The Senate Energy and Natural Resources Committee is expected to approve the nomination of Joseph Pizarchik to head the Office of Surface Mining Reclamation and Enforcement on Tuesday, but coal-field activist groups from his home state of Pennsylvania are rallying against him in hopes of preventing his confirmation.
Pizarchik is currently the director of the Bureau of Mining and Reclamation in the Pennsylvania Department of Environmental Protection. Citizen groups organizing against some of the destructive practices of the coal industry in the state have protested his appointment, arguing that he has a record of endorsing mining and coal-waste disposal policies that are environmentally hazardous.

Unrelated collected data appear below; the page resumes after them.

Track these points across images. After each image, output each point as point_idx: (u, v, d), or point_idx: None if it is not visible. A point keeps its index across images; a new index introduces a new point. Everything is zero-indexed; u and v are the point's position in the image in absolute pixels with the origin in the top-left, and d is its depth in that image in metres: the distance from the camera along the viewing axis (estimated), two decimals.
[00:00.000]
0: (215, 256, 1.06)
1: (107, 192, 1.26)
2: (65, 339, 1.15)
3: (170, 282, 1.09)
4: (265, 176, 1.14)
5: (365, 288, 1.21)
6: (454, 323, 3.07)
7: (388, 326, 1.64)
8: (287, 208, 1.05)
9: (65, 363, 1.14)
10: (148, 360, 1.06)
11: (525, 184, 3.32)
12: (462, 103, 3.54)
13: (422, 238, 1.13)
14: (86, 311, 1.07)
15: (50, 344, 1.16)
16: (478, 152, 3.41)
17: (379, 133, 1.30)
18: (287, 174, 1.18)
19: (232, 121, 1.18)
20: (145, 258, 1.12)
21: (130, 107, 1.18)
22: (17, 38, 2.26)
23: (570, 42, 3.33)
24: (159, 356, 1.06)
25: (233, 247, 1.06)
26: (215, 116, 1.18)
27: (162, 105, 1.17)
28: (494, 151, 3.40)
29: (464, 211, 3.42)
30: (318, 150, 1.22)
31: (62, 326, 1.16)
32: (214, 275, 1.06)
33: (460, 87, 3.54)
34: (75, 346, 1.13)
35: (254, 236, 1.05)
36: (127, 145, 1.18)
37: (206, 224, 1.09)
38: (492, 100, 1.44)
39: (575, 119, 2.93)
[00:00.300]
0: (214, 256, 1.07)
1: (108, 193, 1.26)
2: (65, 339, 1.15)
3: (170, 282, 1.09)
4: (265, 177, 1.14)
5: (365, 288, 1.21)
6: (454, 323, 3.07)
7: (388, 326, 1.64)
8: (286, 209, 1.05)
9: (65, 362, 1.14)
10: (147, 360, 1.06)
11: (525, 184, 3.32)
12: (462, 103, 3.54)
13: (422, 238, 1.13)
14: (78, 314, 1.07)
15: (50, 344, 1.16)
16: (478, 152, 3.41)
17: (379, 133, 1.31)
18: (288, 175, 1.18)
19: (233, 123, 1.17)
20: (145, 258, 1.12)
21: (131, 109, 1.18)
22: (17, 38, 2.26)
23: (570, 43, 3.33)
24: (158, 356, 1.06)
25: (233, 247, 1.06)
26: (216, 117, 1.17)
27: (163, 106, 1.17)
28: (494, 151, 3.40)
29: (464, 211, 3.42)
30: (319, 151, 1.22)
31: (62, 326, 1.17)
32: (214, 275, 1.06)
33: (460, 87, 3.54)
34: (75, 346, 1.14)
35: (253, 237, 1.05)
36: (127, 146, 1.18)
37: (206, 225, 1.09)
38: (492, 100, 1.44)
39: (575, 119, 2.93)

The Mountain Watershed Association sent a letter in June questioning his selection for the post. “We do not believe this is a good choice as several environmentally dangerous policies have been expanded under his watch,” the group wrote. “One of these is the practice of burying power plant waste in unlined pits, sometimes in old mines, creating contamination in groundwater.”
Over the weekend, anther citizen group based in the state announced that they are filing suit against the against the Department of Interior’s Office of Surface Mining Reclamation and Enforcement (OSMRE) for failure to enforce the federal Surface Mining Control and Reclamation Act in its oversight of Pennsylvania’s mining office. They accuse the OSMRE of “chronic and deliberate violations” of SMCRA for ignoring their policies on the disposal of millions of tons of coal ash.

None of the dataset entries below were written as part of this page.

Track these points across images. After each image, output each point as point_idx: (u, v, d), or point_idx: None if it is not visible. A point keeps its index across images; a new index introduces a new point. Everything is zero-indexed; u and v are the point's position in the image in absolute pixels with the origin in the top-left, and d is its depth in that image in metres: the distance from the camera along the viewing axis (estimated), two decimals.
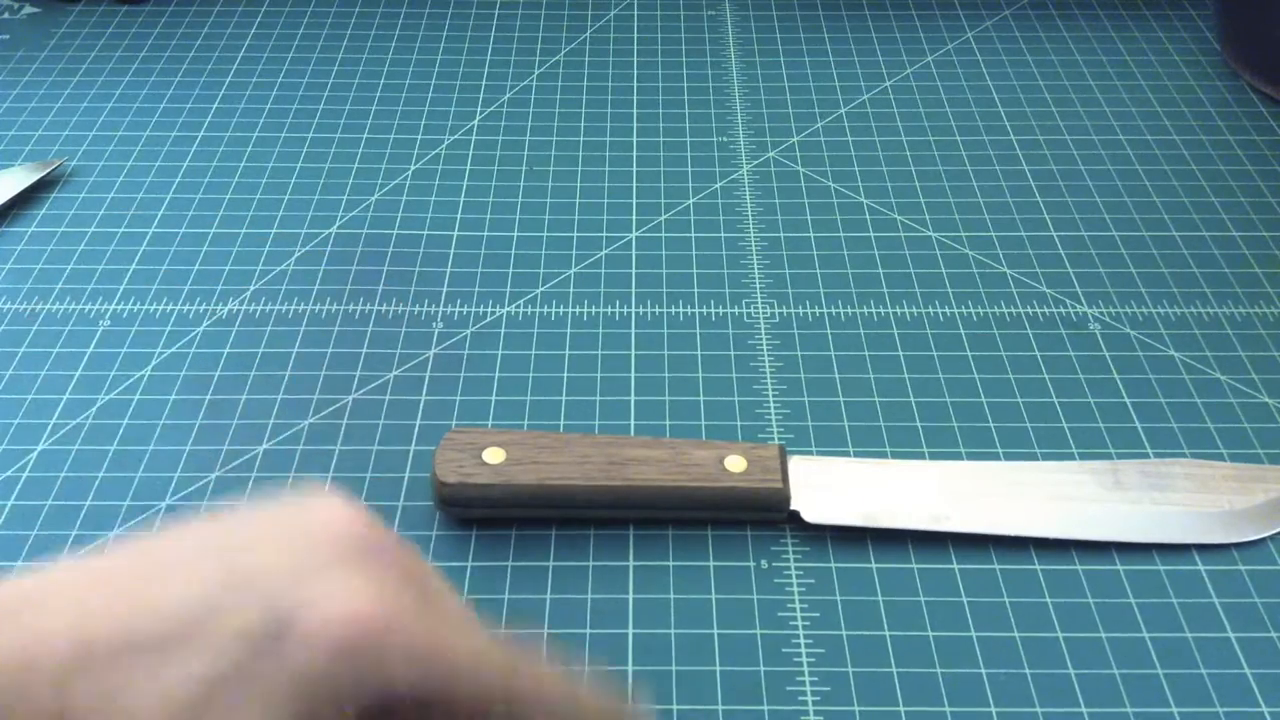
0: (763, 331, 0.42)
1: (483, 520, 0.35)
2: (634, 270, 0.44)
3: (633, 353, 0.41)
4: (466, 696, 0.23)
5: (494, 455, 0.34)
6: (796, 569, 0.34)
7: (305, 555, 0.23)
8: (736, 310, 0.43)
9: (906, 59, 0.57)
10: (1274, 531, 0.35)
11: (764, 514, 0.35)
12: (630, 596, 0.33)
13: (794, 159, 0.50)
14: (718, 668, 0.32)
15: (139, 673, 0.23)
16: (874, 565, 0.34)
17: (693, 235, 0.46)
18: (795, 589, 0.34)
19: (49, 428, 0.38)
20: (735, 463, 0.34)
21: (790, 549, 0.35)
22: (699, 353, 0.41)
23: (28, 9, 0.61)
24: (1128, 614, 0.33)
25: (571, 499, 0.34)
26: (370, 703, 0.23)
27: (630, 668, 0.32)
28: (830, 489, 0.35)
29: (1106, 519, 0.35)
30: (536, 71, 0.56)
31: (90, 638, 0.23)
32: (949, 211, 0.47)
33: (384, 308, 0.43)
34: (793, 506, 0.35)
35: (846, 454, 0.37)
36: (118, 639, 0.23)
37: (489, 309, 0.43)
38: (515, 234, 0.46)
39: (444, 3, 0.62)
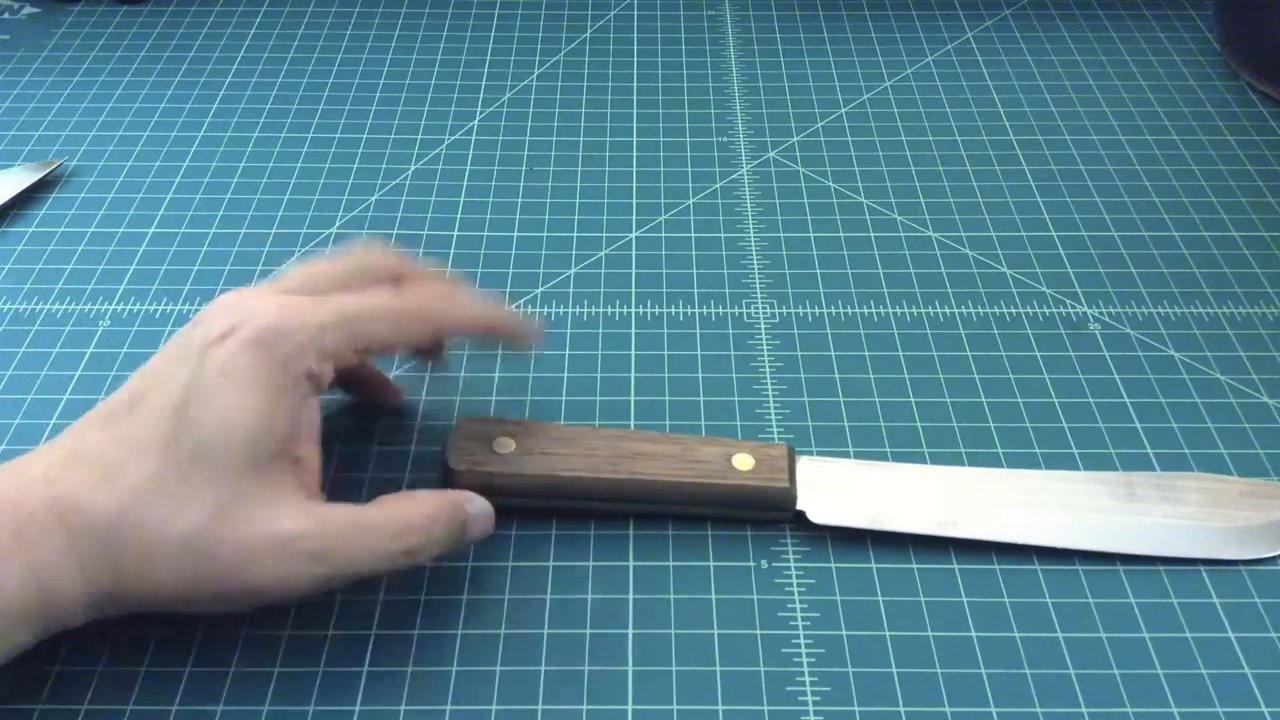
0: (763, 331, 0.42)
1: None
2: (634, 270, 0.44)
3: (633, 353, 0.41)
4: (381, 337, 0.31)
5: (504, 445, 0.34)
6: (796, 569, 0.34)
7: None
8: (736, 310, 0.43)
9: (906, 59, 0.57)
10: None
11: (769, 513, 0.35)
12: (630, 596, 0.33)
13: (794, 159, 0.50)
14: (718, 668, 0.32)
15: (112, 430, 0.28)
16: (874, 565, 0.34)
17: (693, 235, 0.46)
18: (795, 589, 0.34)
19: (49, 428, 0.38)
20: (743, 461, 0.34)
21: (790, 549, 0.35)
22: (699, 353, 0.41)
23: (28, 9, 0.61)
24: (1128, 614, 0.33)
25: (578, 491, 0.34)
26: (314, 356, 0.30)
27: (630, 668, 0.32)
28: (836, 490, 0.35)
29: (1116, 531, 0.34)
30: (536, 71, 0.56)
31: (67, 439, 0.29)
32: (949, 211, 0.47)
33: None
34: (799, 507, 0.35)
35: (846, 454, 0.37)
36: (89, 422, 0.29)
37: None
38: (515, 234, 0.46)
39: (444, 3, 0.62)
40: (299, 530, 0.28)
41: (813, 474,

The problems with coal ash disposal hit the national radar last December, as an earthen dike owned by the Tennessee Valley Authority’s Kingston Fossil Plant broke, unleashing 1.1 billion gallons of coal slurry into the surrounding area of Tennessee. Citizens Coal Council board member Michael Nixon argued in a statement that the violation of SMCRA is among many reasons the Senate should question Pizarchik’s nomination:
This is just one of the many reasons that President Obama’s nomination of PA DEP’s Joe Pizarchik to be OSMRE Director is unacceptable to so many people, in Pennsylvania and nationwide. It’s not too late to find the right person for the job, because that person certainly isn’t Joe Pizarchik, the ringleader of DEP’s chronic servitude to industry’s coal ash disposal and mine dumping schemes.